Figure 3. Small-RNA-driven transcriptional silencing of gene expression in C. elegans

a | In Caenorhabditis elegans, exogenous double-stranded RNA (dsRNA) is processed into primary small interfering RNAs (siRNAs) that are loaded onto the Argonaute (AGO) protein RDE-1 and amplified by RNA-dependent RNA polymerases (RdRPs) to give rise to secondary siRNAs called 22G-RNAs. When loaded with 22G-RNAs, the somatic AGO protein NRDE-3 translocates to the nucleus, where it targets nascent RNA transcripts and silences corresponding genes, acting in concert with the silencing factor NRDE-2. Gene expression is halted by NRDE-2 during the elongation phase of transcription, and silencing involves histone H3 lysine 9 trimethylation (H3K9me3) and recruitment of the heterochromatin protein 1 (HP1)-like protein HPL-2. b | In the germ line, small-RNA-directed transcriptional silencing is mediated not by NRDE-3 but by a different AGO protein, HRDE-1, which also acts through NRDE-2, H3K9 methylation and HPL-2. HRDE-1 receives 22G-RNA inputs both from the pathway that responds to exogenous dsRNA and from the PIWI-interacting RNA (piRNA), or 21U-RNA, pathway that scans the transcriptome for foreign RNAs. 21U-RNA-programmed PRG-1 promotes the RdRP-dependent generation of 22G-RNAs, which are loaded onto HRDE-1. In both cases, HRDE-1 maintains a persistent, transgenerational memory of silenced genes in the germ line. Meanwhile, another AGO protein called CSR-1 binds to 22G-RNAs that represent the full complement of endogenously expressed RNAs, and protects the corresponding loci from possible silencing by HRDE-1. Thus, the 22G-RNAs bound by CSR-1 and HRDE-1 transmit a germline memory of ‘self’ and ‘non-self’ RNAs, respectively, to be appropriately licensed for expression or silenced. HMTase, histone methyltransferase; Pol II, RNA polymerase II.
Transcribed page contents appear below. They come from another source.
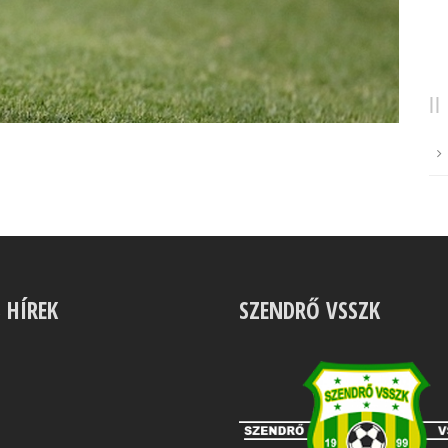
S HÍREK
SZENDRŐ VSSZK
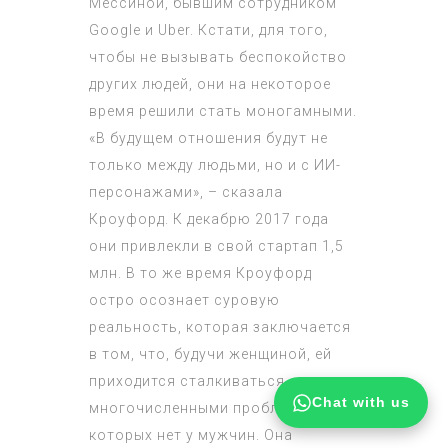
Мессиной, бывшим сотрудником
Google и Uber. Кстати, для того,
чтобы не вызывать беспокойство
других людей, они на некоторое
время решили стать моногамными.
«В будущем отношения будут не
только между людьми, но и с ИИ-
персонажами», – сказала
Кроуфорд. К декабрю 2017 года
они привлекли в свой стартап 1,5
млн. В то же время Кроуфорд
остро осознает суровую
реальность, которая заключается
в том, что, будучи женщиной, ей
приходится сталкиваться с
Chat with us
многочисленными проблемами,
которых нет у мужчин. Она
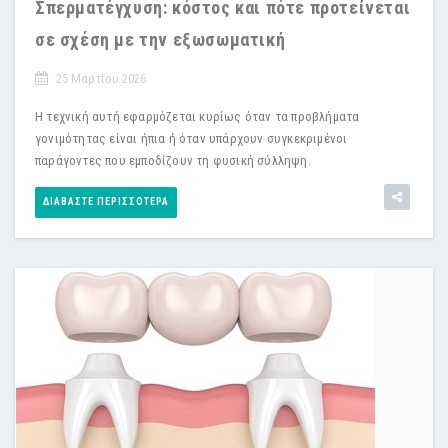
Σπερματέγχυση: κόστος και πότε προτείνεται
σε σχέση με την εξωσωματική
25 Μαρτίου 2026
Η τεχνική αυτή εφαρμόζεται κυρίως όταν τα προβλήματα
γονιμότητας είναι ήπια ή όταν υπάρχουν συγκεκριμένοι
παράγοντες που εμποδίζουν τη φυσική σύλληψη.
ΔΙΑΒΆΣΤΕ ΠΕΡΙΣΣΌΤΕΡΑ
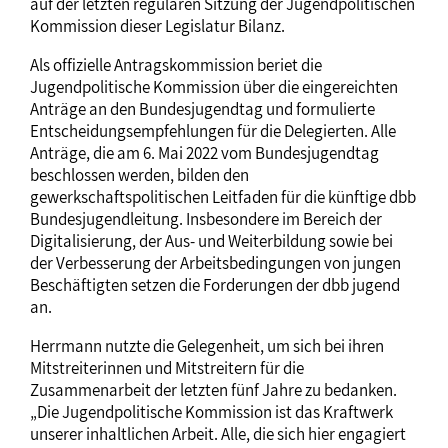
auf der letzten regulären Sitzung der Jugendpolitischen
Kommission dieser Legislatur Bilanz.
Als offizielle Antragskommission beriet die
Jugendpolitische Kommission über die eingereichten
Anträge an den Bundesjugendtag und formulierte
Entscheidungsempfehlungen für die Delegierten. Alle
Anträge, die am 6. Mai 2022 vom Bundesjugendtag
beschlossen werden, bilden den
gewerkschaftspolitischen Leitfaden für die künftige dbb
Bundesjugendleitung. Insbesondere im Bereich der
Digitalisierung, der Aus- und Weiterbildung sowie bei
der Verbesserung der Arbeitsbedingungen von jungen
Beschäftigten setzen die Forderungen der dbb jugend
an.
Herrmann nutzte die Gelegenheit, um sich bei ihren
Mitstreiterinnen und Mitstreitern für die
Zusammenarbeit der letzten fünf Jahre zu bedanken.
„Die Jugendpolitische Kommission ist das Kraftwerk
unserer inhaltlichen Arbeit. Alle, die sich hier engagiert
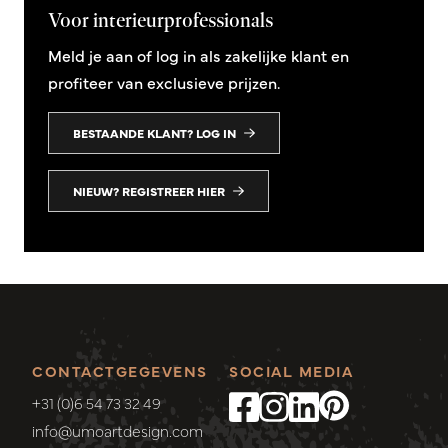
Voor interieurprofessionals
Meld je aan of log in als zakelijke klant en
profiteer van exclusieve prijzen.
BESTAANDE KLANT? LOG IN
NIEUW? REGISTREER HIER
CONTACTGEGEVENS
SOCIAL MEDIA
+31 (0)6 54 73 32 49
info@umoartdesign.com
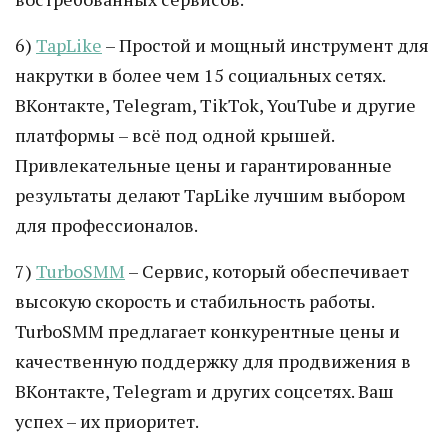
6)
TapLike
– Простой и мощный инструмент для
накрутки в более чем 15 социальных сетях.
ВКонтакте, Telegram, TikTok, YouTube и другие
платформы – всё под одной крышей.
Привлекательные цены и гарантированные
результаты делают TapLike лучшим выбором
для профессионалов.
7)
TurboSMM
– Сервис, который обеспечивает
высокую скорость и стабильность работы.
TurboSMM предлагает конкурентные цены и
качественную поддержку для продвижения в
ВКонтакте, Telegram и других соцсетях. Ваш
успех – их приоритет.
Figure 4. RNAs, both short and long, represent an alternative to DNA-binding proteins as specificity determinants for epigenetic regulation of gene expression

Enzymes (E) that catalyse methylation of histone tails or cytosine bases in DNA are recruited to chromatin by distinct mechanisms. a | Sequence-specific DNA-binding proteins recruit histone- or DNA-modifying enzymes to chromatin. b | Small RNAs target an Argonaute (AGO) or PIWI protein to a nascent transcript through base-pairing interactions to recruit modifying enzymes. c | Long RNAs act as scaffolds for RNA-binding proteins to recruit chromatin-modifying complexes. In all cases, the binding of the enzyme or the recruiting factors (for example, AGO–PIWI complexes in part b and RNA-binding protein complexes in part c) to chromatin may be enhanced by interactions with pre-existing modifications, which self-reinforce the epigenetic state. Pol II, RNA polymerase II.